We appreciate the comments by Barriales-Villa et al on our “Scientific letter”.1 We agree that the interpretation of genetic studies is often complex and should be performed in national referral centers for familial heart disease, like ours. We would like to clarify that the study of causality of a genetic variant is based on the following points2: frequency of the variant in the population, conservation of amino acids in the species, predictive computer analyses, information on the variant within the family, and functional analysis.
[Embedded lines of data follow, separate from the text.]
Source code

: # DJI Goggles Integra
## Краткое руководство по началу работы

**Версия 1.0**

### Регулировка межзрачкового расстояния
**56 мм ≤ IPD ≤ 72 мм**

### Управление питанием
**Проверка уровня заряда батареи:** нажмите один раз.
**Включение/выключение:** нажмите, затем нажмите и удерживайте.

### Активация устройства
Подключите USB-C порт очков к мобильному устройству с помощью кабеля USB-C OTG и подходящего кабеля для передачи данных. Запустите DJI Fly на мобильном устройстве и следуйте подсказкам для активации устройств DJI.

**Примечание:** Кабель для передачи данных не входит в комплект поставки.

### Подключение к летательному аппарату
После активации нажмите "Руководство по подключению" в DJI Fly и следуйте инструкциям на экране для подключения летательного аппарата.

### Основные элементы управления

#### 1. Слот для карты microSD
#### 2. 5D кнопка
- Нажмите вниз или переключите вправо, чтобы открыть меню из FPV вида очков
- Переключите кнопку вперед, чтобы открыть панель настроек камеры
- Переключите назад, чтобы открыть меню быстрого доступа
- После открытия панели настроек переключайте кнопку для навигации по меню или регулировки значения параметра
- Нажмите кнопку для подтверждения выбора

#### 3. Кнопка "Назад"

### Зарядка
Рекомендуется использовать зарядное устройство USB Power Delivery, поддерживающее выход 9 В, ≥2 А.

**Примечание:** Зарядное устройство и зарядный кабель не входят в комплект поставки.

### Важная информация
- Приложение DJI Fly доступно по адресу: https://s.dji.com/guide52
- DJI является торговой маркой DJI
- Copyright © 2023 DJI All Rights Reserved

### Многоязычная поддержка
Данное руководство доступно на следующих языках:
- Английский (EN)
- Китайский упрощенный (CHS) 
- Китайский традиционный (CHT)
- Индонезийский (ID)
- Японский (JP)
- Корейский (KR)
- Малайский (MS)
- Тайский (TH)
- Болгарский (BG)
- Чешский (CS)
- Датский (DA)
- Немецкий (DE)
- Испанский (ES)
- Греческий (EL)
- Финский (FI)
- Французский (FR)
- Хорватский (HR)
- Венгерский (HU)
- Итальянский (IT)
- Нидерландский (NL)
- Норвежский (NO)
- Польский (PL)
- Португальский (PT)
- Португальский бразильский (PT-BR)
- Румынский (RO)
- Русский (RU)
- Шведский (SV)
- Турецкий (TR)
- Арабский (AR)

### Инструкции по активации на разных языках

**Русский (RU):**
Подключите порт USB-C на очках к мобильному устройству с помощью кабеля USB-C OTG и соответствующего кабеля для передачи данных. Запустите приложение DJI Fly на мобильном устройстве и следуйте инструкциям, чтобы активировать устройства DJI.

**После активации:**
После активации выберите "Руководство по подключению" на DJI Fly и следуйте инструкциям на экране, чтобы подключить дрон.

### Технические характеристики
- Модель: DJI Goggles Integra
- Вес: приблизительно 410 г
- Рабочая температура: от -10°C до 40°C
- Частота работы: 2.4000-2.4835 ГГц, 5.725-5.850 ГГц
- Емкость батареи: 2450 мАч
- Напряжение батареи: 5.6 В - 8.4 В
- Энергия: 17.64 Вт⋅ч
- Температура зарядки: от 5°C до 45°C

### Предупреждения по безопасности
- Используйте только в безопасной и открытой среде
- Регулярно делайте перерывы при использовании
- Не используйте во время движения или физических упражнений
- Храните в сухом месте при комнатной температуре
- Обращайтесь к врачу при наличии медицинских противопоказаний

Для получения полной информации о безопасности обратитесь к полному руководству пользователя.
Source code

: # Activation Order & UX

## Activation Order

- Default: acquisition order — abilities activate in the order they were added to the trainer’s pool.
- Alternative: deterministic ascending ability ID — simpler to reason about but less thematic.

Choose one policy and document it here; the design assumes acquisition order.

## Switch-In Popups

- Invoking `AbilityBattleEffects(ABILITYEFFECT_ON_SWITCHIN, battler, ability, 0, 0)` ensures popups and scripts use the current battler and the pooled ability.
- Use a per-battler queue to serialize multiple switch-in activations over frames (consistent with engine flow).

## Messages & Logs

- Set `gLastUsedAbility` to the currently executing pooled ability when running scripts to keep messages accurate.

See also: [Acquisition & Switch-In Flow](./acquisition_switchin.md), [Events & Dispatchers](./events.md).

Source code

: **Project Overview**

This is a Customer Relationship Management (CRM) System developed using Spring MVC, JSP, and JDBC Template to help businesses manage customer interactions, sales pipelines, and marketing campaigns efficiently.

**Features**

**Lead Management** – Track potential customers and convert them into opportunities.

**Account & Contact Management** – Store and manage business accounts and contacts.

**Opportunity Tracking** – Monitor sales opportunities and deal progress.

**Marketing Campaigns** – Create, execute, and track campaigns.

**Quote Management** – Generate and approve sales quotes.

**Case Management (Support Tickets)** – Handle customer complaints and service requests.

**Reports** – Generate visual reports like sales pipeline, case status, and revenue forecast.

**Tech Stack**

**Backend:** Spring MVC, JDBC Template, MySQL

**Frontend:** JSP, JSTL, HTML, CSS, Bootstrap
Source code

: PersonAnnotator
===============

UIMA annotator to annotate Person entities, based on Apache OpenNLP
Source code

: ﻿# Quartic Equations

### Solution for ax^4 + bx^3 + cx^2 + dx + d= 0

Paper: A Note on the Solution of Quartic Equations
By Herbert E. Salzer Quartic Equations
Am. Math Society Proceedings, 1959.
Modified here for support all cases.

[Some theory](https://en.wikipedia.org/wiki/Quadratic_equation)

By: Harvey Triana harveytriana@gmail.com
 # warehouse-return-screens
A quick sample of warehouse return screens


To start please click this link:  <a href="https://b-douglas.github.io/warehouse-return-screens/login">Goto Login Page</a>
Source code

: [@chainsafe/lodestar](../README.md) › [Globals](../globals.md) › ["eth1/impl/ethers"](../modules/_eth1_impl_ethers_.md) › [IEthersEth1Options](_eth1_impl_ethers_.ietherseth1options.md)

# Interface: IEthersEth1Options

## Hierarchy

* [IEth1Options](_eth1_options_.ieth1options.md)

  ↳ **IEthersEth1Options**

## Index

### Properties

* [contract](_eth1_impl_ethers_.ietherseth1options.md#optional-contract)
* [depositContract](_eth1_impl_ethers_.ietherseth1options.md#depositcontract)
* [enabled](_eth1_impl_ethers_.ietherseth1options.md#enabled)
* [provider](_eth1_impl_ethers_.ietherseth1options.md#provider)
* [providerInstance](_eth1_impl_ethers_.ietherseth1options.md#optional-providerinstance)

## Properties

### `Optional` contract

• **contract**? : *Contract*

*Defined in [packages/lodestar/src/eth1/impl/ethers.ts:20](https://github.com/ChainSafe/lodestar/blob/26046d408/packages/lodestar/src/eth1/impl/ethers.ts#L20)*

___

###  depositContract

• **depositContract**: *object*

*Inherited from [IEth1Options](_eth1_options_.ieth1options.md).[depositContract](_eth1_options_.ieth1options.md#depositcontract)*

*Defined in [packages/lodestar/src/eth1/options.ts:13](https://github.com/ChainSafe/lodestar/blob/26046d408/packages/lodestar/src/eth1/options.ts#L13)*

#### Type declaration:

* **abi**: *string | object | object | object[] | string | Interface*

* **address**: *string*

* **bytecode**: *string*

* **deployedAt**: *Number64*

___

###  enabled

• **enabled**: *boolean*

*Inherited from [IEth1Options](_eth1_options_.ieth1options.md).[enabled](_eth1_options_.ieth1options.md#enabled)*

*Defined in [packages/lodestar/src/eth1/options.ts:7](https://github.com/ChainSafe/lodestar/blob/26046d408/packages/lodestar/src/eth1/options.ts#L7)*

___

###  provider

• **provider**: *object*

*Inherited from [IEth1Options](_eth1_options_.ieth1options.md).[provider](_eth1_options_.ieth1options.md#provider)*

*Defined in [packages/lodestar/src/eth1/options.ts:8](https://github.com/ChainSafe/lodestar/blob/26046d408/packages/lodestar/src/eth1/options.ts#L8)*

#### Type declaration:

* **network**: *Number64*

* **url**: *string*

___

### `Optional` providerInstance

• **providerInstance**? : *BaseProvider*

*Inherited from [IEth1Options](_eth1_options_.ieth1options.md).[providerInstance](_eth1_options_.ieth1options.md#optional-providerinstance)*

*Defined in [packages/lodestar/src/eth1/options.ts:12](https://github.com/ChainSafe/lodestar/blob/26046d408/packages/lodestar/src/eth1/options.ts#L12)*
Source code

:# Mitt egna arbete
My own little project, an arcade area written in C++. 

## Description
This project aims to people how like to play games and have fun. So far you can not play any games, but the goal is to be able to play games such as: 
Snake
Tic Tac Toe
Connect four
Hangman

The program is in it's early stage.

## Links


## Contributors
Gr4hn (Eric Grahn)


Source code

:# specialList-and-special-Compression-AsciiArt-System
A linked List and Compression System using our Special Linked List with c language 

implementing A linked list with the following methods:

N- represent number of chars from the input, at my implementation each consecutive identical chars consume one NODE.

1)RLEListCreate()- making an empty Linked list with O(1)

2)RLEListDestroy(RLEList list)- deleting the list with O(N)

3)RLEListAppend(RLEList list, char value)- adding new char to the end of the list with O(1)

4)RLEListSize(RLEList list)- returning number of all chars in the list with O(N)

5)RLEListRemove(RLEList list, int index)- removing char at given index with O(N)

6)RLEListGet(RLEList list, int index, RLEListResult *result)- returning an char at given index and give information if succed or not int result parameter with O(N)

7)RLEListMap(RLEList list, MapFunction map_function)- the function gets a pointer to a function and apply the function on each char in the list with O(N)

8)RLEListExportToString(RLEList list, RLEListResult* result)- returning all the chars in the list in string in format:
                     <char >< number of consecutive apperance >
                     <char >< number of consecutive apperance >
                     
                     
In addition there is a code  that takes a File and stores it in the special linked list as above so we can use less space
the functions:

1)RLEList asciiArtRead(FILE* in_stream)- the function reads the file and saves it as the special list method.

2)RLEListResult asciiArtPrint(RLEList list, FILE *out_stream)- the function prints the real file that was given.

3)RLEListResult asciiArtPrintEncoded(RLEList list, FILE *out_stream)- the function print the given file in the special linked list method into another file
A consultation of the public database with the most number of subjects (Exome Variant Server) shows that the G5R variant is only present in 7 out of 8311 individuals (0.08%). In addition, this variant affects a highly conserved amino acid in the species, specifically, the C0 domain, which is one of the sites of interaction with myosin regulatory light-chain kinase. This domain has been shown to be able to produce mild chemical alterations.3 Moreover, the patient's father, who was a carrier of the G5R variant, has a hypertrophic cardiomyopathy phenotype, and the index case, with 2 variants, has a very severe phenotype. A more extensive cosegregation study within the family of the father was not possible given the poor relationship between the family members. Nevertheless, we believe that the data provided support the interpretation of the G5R variant as more than a simple polymorphism.

Finally, it is important to highlight that genetic counseling should be very restrictive.4 In the case of doubt and in this particular clinical context, a variant should be considered pathogenic, as the patient will be undergoing an in vitro fertilization procedure with embryo selection. It would not be ethical to expose the patient to risk if there was a chance of developing fetal hypertrophic cardiomyopathy.